─── Excerpt provided

Tuesday, March 1, 2011
What's in a name?
One of my pet peeves is the stupid names that authors choose when they are writing junky pulp sci-fi. Junky pulp sci-fi being what it is, you may not think that there's much of an improvement to be made simply by having better names. But the problem is that authors seem to compensate for their lack of originality and vision by loading as many weird consonants and punctuation into their characters' names as they can in order to make them seem exotic. Which is fine, but when you're incapable of reading without moving your lips, like me, it's really tiring to have stories full of names like "Krikk'k'thlan'aaknth" and "Xoxothogg".
The opposite end of the spectrum is equally bad. It's deflating to read of the adventures on alien worlds of Space Captain Trevor and his intrepid sidekick Brett. A little novelty is necessary, just not too much.
So here, for your edification, I present a foolproof method for coming up with names for junky pulp sci-fi characters, using only a list of medical abbreviations and your native wits!
First, to answer your obvious question, where can you find a list of medical abbreviations? It's simple - just enroll in a medical degree and keep a list in a notebook of all the abbreviations that people use from day to day. But if you're too busy, here's a sample list that I'll use for examples in this blob:
MRSA, VRE, LNMP, MCHC, NKDA, all drawn from this site that happened to be thrown up by google in response to my query and that I take no responsibility for in accordance with my Iron-Clad Disclaimer(tm).
See how there are some funny letters in there for flavour? But not so many as to induce reader fatigue?
Now all you have to do is choose your favourite vowel (you do have a favourite vowel don't you?) and put enough copies of that vowel into the abbreviation as to make it pronounceable word. You should try to use the same vowel all the time, as that will substitute for some kind of "cultural feel", unifying all these weird names.
My current favourite vowel is O, so now our sample list of names is:
Morsa, Vore, Olnomp, Mochoc, Nokda.
Clearly this method, while foolproof, is not infallible. Mochoc is not such a great name, but you could amend it to Chomoc.
Using other vowels gives a different flavour, and you could, for example, use O for the people of Terra, slaving under the alien yoke of the other people whose names have I's in them:
Mirsa, Vire, Linimp, Imchic, Inkida.
So all you junky pulp sci-fi authors out there - sin no more! Go forth and use PTR's Ingenious Exotic Name Generator To Be Used For The Generation Of Exotic Names freely and without restraint.

──────
─── Data extracts

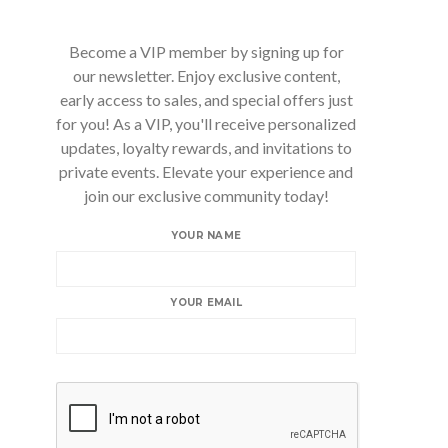
Become a VIP member by signing up for
our newsletter. Enjoy exclusive content,
early access to sales, and special offers just
for you! As a VIP, you'll receive personalized
updates, loyalty rewards, and invitations to
private events. Elevate your experience and
join our exclusive community today!
YOUR NAME
YOUR EMAIL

──────

> _Using the information_
#1 According to the post on sci-fi character names, which vowel is the current favorite?
#2 Please write out the post on sci-fi character names from "The opposite end" up to and including "not too much.".
#3 Condense the paragraph of the post on sci-fi character names that begins "One of my pet peeves" into two or three sentences, keeping its main facts.

> _Set of answers_
#1 O.

#2
The opposite end of the spectrum is equally bad. It's deflating to read of the adventures on alien worlds of Space Captain Trevor and his intrepid sidekick Brett. A little novelty is necessary, just not too much.

#3 The stupid names in junky pulp sci-fi are a pet peeve. Authors make up for a lack of originality and vision by loading names with weird consonants and punctuation to seem exotic. For a reader who moves their lips while reading, names like "Krikk'k'thlan'aaknth" and "Xoxothogg" are tiring.